In this study, an Excel spreadsheet, which mimics the 3D geological modelling workflow to estimate the oil in-place volume, is used to compare the above mentioned designs and analysis techniques. Some guidelines to select representative test runs/models to evaluate the fitted surrogate equation models are discussed. In multiple deterministic modelling, all the input uncertainties will normally be quantified with an uncertainty range from low, base to high values, and with their assigned probability values. Then, a decision tree can be built to visualise the full range of all the possible 3D geological models, and their respective probability of occurrence can be calculated from the probability of the input uncertainties. Combining the probability and the predicted responses from the evaluated surrogate equation model, the output response (e.g. oil in-place) probability distribution curve can then be built. Sensitivity of the input probability values on the output response distribution curve is briefly discussed. There will be some errors associated with the predictions from the surrogate equation models, and therefore confidence interval must be generated to account for them. With the P10, P50 and P90 output response values, the confidence intervals and the probability of occurrence, some representative 3D geological models at P10, P50 and P90 can be selected.

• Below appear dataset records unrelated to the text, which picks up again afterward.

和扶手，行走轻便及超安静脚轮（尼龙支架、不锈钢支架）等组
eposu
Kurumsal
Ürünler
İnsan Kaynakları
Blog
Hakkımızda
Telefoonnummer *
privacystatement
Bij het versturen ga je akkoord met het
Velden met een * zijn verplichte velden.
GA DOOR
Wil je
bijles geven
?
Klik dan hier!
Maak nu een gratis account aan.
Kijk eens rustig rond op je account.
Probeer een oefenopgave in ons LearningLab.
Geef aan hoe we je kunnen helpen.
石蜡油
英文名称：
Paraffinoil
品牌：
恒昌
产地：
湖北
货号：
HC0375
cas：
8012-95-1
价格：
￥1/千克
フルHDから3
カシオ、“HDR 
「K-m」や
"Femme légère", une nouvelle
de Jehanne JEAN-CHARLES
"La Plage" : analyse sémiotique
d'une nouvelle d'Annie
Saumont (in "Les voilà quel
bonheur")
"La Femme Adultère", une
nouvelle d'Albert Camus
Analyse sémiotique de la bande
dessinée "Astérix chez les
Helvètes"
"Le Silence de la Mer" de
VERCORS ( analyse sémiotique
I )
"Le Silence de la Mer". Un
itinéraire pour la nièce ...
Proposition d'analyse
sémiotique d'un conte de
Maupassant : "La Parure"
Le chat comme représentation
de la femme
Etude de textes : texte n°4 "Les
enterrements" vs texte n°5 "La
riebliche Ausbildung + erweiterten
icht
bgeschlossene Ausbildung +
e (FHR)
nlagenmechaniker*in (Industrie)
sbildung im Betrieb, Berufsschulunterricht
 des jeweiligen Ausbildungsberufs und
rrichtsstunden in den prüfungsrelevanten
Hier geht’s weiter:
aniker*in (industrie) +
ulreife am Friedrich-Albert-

A 3D multiple deterministic modelling case study is then used to demonstrate the methodology in estimating the oil in-place distribution curve of a synthetic reservoir that is adopted from an actual fluvial reservoir.
In conclusions, the EDA methods can be used to minimise the number of 3D geological models that must be generated to build good HCIIP probability distribution curves. By using bootstrapping and normal confidence interval, fitting errors can be quantified and representative 3D geological models for P10, P50 and P90 values can be selected accordingly.